To further refine our integrated risk model, we face two outstanding challenges. Firstly, the CIN signature should be optimized on the basis of CIN25 and CIN70. Different adjuvant radiotherapy subgroups in the guidelines have different clinicopathological and molecular features (Table 1), which leads to that the same CIN signature had different capabilities of risk assessment in different adjuvant radiotherapy subgroups.
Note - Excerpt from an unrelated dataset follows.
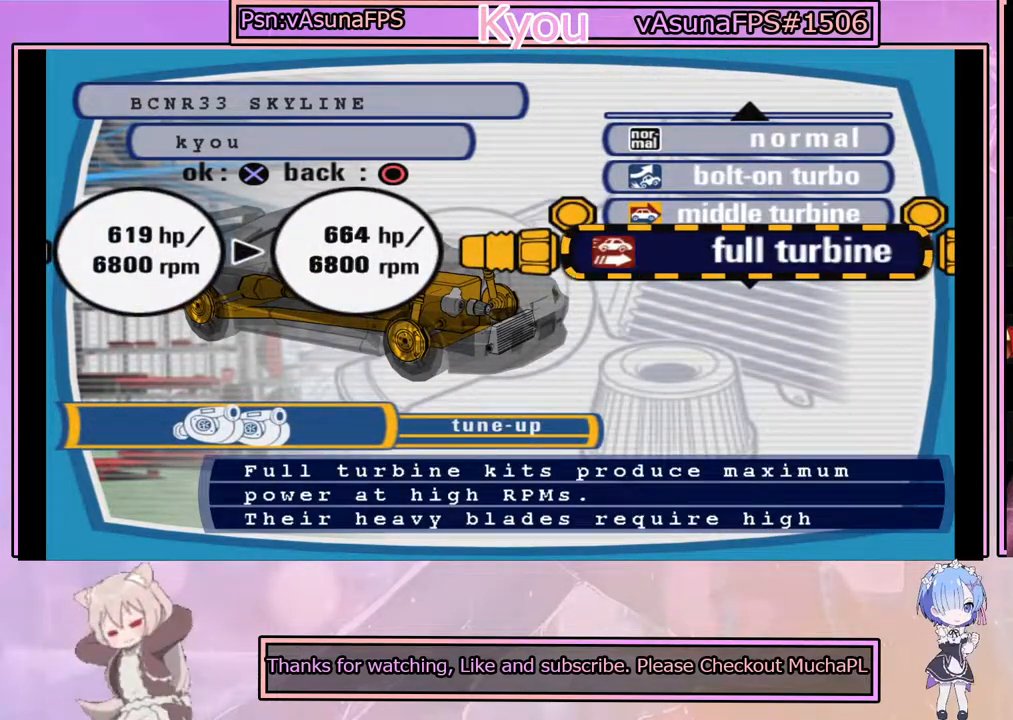
{"buttons": [], "left_stick": "center", "events": []}
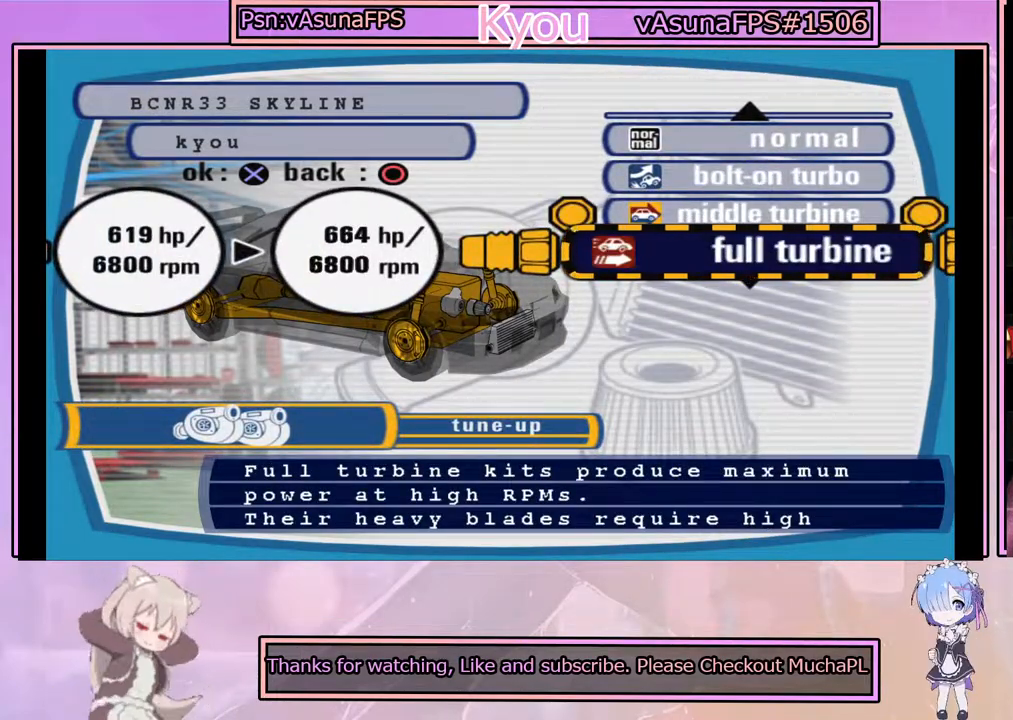
{"buttons": ["CROSS"], "left_stick": "center", "events": [[417, "CROSS", "down"]]}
For the same adjuvant radiotherapy subgroup, different CIN signatures also have different risk assessment capabilities. Consequently, we believe that it is necessary to improve respective CIN signatures for the OB, OB & CTNNB1 mutation, VBT and EBRT EEC patients classified by the guidelines to realize the full potential of CIN. Secondly, the relationships between CIN and LVSI or several EC prognostic factors assessed by immunohistochemistry (45), such as L1CAM, ER and PR, remain to be explored. It is unclear whether these features are still independent prognostic factors in our integrated model. We look forward to high-quality retrospective studies with mature long-term follow-up data and large sample size that will meet these two challenges and provide a solid foundation for future clinical applications.